Elétrico mais barato que SUVs a combustão
Na última quarta-feira, 24 de junho de 2026, a GWM oficializou o lançamento do Ora 5 no Brasil, um SUV elétrico que chega ao mercado com um preço de R$ 159 mil — valor inferior ao de diversos concorrentes a combustão, como o VW T-Cross (a partir de R$ 169 mil) e o Honda HR-V (R$ 170 mil). A estratégia mira justamente no segmento de SUVs compactos, tradicionalmente dominado por motores a gasolina ou flex, mas agora com a pressão crescente dos elétricos chineses.
Ora 5 vs. Ora 03: briga de preços dentro da própria marca
O diferencial mais agudo está no valor: o Ora 5 é R$ 10 mil mais barato que o Ora 03, o hatch elétrico que a GWM já oferece no Brasil. A comparação, no entanto, revela trade-offs claros. Enquanto o Ora 03 tem 4,36 m de comprimento e autonomia de 389 km (Inmetro), o Ora 5 mede 4,47 m e entrega 349 km — números que refletem o foco em espaço interno e praticidade, características de SUVs. Além disso, o novo modelo conta com motor de 204 cv (contra 177 cv do 03) e aceleração de 0 a 100 km/h em 7,7s, contra 8,5s do hatch.

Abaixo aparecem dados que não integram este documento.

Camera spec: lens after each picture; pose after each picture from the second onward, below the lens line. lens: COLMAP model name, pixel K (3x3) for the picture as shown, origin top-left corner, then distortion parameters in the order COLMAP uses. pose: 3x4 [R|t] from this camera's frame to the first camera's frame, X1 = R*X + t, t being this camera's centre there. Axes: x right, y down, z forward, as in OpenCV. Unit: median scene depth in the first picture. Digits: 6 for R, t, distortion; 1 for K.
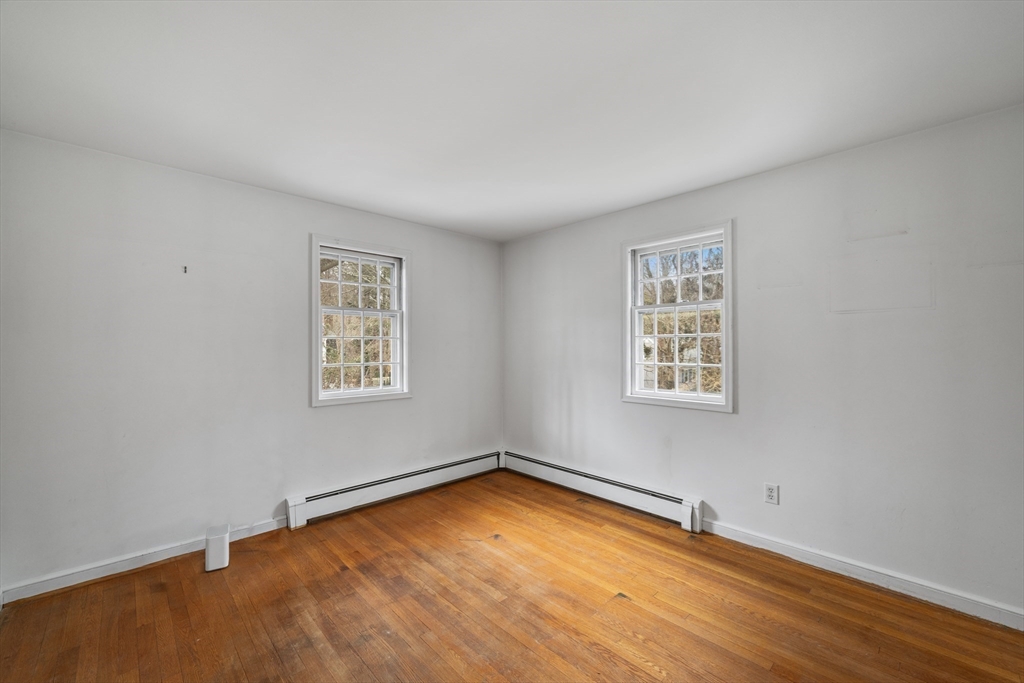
lens RADIAL K [[414.5, 0, 511.6], [0, 414.5, 345.9], [0, 0, 1]] dist [-0.000513, 0.000130]
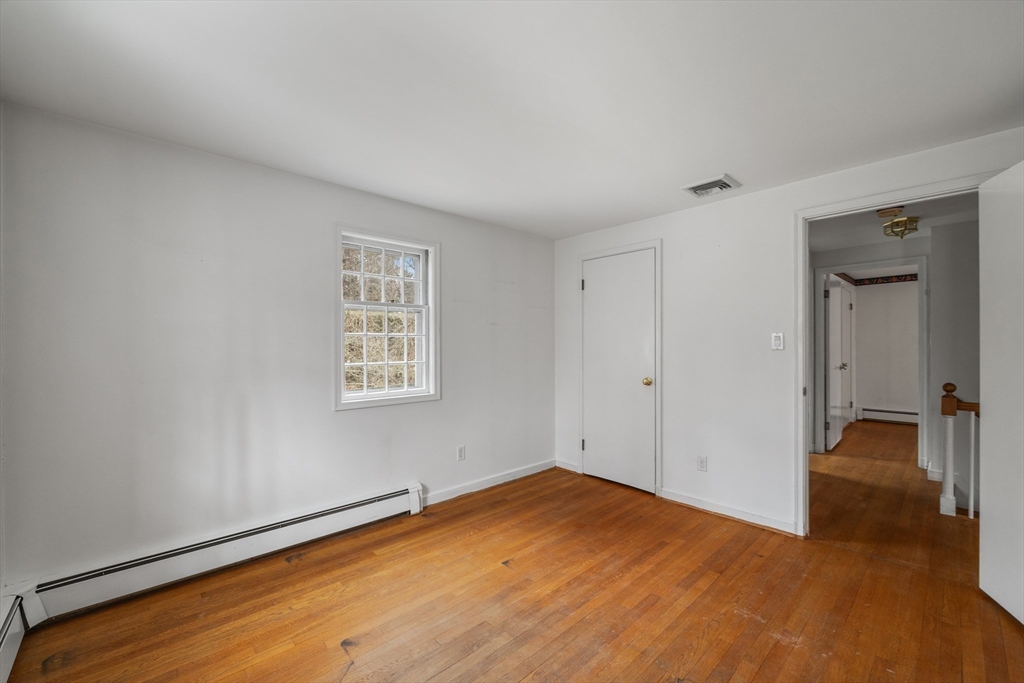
lens RADIAL K [[414.5, 0, 511.6], [0, 414.5, 345.9], [0, 0, 1]] dist [-0.000513, 0.000130]
pose [[0.005925, 0.002124, 0.999980, -0.686957], [-0.000315, 0.999998, -0.002122, 0.005675], [-0.999982, -0.000302, 0.005926, 0.765249]]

Tecnologia e conforto como armas de venda
O Ora 5 não se limita ao preço baixo para atrair consumidores. Seu interior inclui duas telas digitais — 10,25″ no painel e 14,6″ no centro — sistema de som com carregador por indução, teto solar panorâmico e câmeras 360°, recursos que até recentemente eram exclusivos de modelos premium. O pacote de assistentes de direção (como frenagem automática e controle de cruzeiro adaptativo) também equipara o modelo a rivais mais caros, como o BYD Dolphin (R$ 189 mil), que oferece autonomia superior (420 km).
O que isso significa para o mercado brasileiro?
A entrada do Ora 5 acirra a competição no segmento de elétricos compactos, onde a BYD já domina com o Dolphin e o compacto Seagull. Para os consumidores, a novidade representa mais uma opção em um mercado que ainda engatinha na transição energética: segundo a Associação Brasileira de Veículos Elétricos (ABVE), os elétricos representaram apenas 3% das vendas em 2025. A GWM, contudo, aposta que o preço competitivo e o design de SUV podem acelerar a adesão, especialmente em cidades onde a infraestrutura de recarga ainda é incipiente.
Ainda é cedo para cravar se o Ora 5 vai desbancar o Ora 03 ou se a marca conseguirá sustentar a promessa de preço baixo a longo prazo — sobretudo após a queda recente do dólar, que poderia pressionar os custos de importação. Uma coisa é certa: a batalha pelo bolso do brasileiro, entre elétricos e combustão, acaba de ficar mais acirrada.